■ **WORK ITEM**: Would you repeat each of the lines below exactly?

■ **MATERIAL SUPPLIED**:
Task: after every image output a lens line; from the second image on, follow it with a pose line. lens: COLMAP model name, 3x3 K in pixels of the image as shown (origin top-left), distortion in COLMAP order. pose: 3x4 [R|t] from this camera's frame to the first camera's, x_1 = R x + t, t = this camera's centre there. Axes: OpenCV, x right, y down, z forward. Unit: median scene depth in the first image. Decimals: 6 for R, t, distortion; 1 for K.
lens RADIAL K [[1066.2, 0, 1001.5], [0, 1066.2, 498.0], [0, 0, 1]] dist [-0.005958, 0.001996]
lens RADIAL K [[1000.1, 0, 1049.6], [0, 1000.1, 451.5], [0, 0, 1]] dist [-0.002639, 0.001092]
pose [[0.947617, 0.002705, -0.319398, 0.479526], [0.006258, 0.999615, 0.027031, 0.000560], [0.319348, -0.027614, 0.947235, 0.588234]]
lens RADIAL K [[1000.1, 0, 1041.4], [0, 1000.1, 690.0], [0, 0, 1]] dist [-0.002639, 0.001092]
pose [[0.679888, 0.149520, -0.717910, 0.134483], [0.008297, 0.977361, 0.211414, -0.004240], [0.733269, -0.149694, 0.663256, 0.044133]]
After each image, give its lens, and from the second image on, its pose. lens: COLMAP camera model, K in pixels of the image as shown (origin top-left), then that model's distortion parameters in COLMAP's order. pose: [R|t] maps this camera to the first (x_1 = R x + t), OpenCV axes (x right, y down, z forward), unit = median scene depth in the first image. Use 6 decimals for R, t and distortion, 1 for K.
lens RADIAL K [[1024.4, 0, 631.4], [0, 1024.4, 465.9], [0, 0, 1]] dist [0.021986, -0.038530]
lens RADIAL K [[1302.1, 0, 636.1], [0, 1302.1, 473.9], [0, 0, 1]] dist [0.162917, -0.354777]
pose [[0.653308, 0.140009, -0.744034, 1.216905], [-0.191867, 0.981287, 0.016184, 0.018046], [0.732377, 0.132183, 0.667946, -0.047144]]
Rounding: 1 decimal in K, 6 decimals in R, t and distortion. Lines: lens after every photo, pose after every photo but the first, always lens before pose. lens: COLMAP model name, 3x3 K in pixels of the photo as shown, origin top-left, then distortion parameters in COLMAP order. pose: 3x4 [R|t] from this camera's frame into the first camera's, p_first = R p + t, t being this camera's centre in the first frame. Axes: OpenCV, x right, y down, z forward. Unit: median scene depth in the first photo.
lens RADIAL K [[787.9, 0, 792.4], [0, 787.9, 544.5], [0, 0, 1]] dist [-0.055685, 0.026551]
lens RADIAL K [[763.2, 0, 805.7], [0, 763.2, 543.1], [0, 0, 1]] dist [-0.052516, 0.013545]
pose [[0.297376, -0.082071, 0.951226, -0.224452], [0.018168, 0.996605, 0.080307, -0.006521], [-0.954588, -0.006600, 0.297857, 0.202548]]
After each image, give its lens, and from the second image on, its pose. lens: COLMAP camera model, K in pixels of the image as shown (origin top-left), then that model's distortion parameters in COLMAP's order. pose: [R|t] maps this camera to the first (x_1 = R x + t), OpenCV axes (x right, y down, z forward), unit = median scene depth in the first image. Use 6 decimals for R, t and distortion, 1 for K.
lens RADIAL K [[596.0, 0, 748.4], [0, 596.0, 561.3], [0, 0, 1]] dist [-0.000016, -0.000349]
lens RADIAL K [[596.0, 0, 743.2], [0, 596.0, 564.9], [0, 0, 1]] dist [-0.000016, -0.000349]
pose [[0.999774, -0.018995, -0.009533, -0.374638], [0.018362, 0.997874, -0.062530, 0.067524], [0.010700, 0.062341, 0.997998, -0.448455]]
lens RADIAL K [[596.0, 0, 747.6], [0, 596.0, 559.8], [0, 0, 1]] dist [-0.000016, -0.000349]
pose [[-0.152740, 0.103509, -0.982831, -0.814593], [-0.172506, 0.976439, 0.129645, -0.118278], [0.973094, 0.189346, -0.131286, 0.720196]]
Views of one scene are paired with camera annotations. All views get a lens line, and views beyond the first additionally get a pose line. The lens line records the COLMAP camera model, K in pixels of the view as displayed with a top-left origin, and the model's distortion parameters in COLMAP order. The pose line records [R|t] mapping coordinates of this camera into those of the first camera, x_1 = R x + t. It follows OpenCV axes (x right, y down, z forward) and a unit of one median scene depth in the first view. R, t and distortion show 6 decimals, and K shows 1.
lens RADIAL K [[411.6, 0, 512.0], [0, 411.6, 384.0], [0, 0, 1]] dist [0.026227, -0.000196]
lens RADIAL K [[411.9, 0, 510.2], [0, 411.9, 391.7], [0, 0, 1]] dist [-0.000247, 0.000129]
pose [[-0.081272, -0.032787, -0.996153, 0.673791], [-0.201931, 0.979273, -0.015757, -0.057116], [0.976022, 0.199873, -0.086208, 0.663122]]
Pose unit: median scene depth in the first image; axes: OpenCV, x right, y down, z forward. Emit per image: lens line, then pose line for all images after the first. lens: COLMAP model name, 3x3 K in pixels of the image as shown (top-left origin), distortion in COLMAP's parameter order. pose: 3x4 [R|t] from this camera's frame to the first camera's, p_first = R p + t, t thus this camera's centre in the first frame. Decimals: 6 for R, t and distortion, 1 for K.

■ **FINISHED TASK**:
Task: after every image output a lens line; from the second image on, follow it with a pose line. lens: COLMAP model name, 3x3 K in pixels of the image as shown (origin top-left), distortion in COLMAP order. pose: 3x4 [R|t] from this camera's frame to the first camera's, x_1 = R x + t, t = this camera's centre there. Axes: OpenCV, x right, y down, z forward. Unit: median scene depth in the first image. Decimals: 6 for R, t, distortion; 1 for K.
lens RADIAL K [[1066.2, 0, 1001.5], [0, 1066.2, 498.0], [0, 0, 1]] dist [-0.005958, 0.001996]
lens RADIAL K [[1000.1, 0, 1049.6], [0, 1000.1, 451.5], [0, 0, 1]] dist [-0.002639, 0.001092]
pose [[0.947617, 0.002705, -0.319398, 0.479526], [0.006258, 0.999615, 0.027031, 0.000560], [0.319348, -0.027614, 0.947235, 0.588234]]
lens RADIAL K [[1000.1, 0, 1041.4], [0, 1000.1, 690.0], [0, 0, 1]] dist [-0.002639, 0.001092]
pose [[0.679888, 0.149520, -0.717910, 0.134483], [0.008297, 0.977361, 0.211414, -0.004240], [0.733269, -0.149694, 0.663256, 0.044133]]
After each image, give its lens, and from the second image on, its pose. lens: COLMAP camera model, K in pixels of the image as shown (origin top-left), then that model's distortion parameters in COLMAP's order. pose: [R|t] maps this camera to the first (x_1 = R x + t), OpenCV axes (x right, y down, z forward), unit = median scene depth in the first image. Use 6 decimals for R, t and distortion, 1 for K.
lens RADIAL K [[1024.4, 0, 631.4], [0, 1024.4, 465.9], [0, 0, 1]] dist [0.021986, -0.038530]
lens RADIAL K [[1302.1, 0, 636.1], [0, 1302.1, 473.9], [0, 0, 1]] dist [0.162917, -0.354777]
pose [[0.653308, 0.140009, -0.744034, 1.216905], [-0.191867, 0.981287, 0.016184, 0.018046], [0.732377, 0.132183, 0.667946, -0.047144]]
Rounding: 1 decimal in K, 6 decimals in R, t and distortion. Lines: lens after every photo, pose after every photo but the first, always lens before pose. lens: COLMAP model name, 3x3 K in pixels of the photo as shown, origin top-left, then distortion parameters in COLMAP order. pose: 3x4 [R|t] from this camera's frame into the first camera's, p_first = R p + t, t being this camera's centre in the first frame. Axes: OpenCV, x right, y down, z forward. Unit: median scene depth in the first photo.
lens RADIAL K [[787.9, 0, 792.4], [0, 787.9, 544.5], [0, 0, 1]] dist [-0.055685, 0.026551]
lens RADIAL K [[763.2, 0, 805.7], [0, 763.2, 543.1], [0, 0, 1]] dist [-0.052516, 0.013545]
pose [[0.297376, -0.082071, 0.951226, -0.224452], [0.018168, 0.996605, 0.080307, -0.006521], [-0.954588, -0.006600, 0.297857, 0.202548]]
After each image, give its lens, and from the second image on, its pose. lens: COLMAP camera model, K in pixels of the image as shown (origin top-left), then that model's distortion parameters in COLMAP's order. pose: [R|t] maps this camera to the first (x_1 = R x + t), OpenCV axes (x right, y down, z forward), unit = median scene depth in the first image. Use 6 decimals for R, t and distortion, 1 for K.
lens RADIAL K [[596.0, 0, 748.4], [0, 596.0, 561.3], [0, 0, 1]] dist [-0.000016, -0.000349]
lens RADIAL K [[596.0, 0, 743.2], [0, 596.0, 564.9], [0, 0, 1]] dist [-0.000016, -0.000349]
pose [[0.999774, -0.018995, -0.009533, -0.374638], [0.018362, 0.997874, -0.062530, 0.067524], [0.010700, 0.062341, 0.997998, -0.448455]]
lens RADIAL K [[596.0, 0, 747.6], [0, 596.0, 559.8], [0, 0, 1]] dist [-0.000016, -0.000349]
pose [[-0.152740, 0.103509, -0.982831, -0.814593], [-0.172506, 0.976439, 0.129645, -0.118278], [0.973094, 0.189346, -0.131286, 0.720196]]
Views of one scene are paired with camera annotations. All views get a lens line, and views beyond the first additionally get a pose line. The lens line records the COLMAP camera model, K in pixels of the view as displayed with a top-left origin, and the model's distortion parameters in COLMAP order. The pose line records [R|t] mapping coordinates of this camera into those of the first camera, x_1 = R x + t. It follows OpenCV axes (x right, y down, z forward) and a unit of one median scene depth in the first view. R, t and distortion show 6 decimals, and K shows 1.
lens RADIAL K [[411.6, 0, 512.0], [0, 411.6, 384.0], [0, 0, 1]] dist [0.026227, -0.000196]
lens RADIAL K [[411.9, 0, 510.2], [0, 411.9, 391.7], [0, 0, 1]] dist [-0.000247, 0.000129]
pose [[-0.081272, -0.032787, -0.996153, 0.673791], [-0.201931, 0.979273, -0.015757, -0.057116], [0.976022, 0.199873, -0.086208, 0.663122]]
Pose unit: median scene depth in the first image; axes: OpenCV, x right, y down, z forward. Emit per image: lens line, then pose line for all images after the first. lens: COLMAP model name, 3x3 K in pixels of the image as shown (top-left origin), distortion in COLMAP's parameter order. pose: 3x4 [R|t] from this camera's frame to the first camera's, p_first = R p + t, t thus this camera's centre in the first frame. Decimals: 6 for R, t and distortion, 1 for K.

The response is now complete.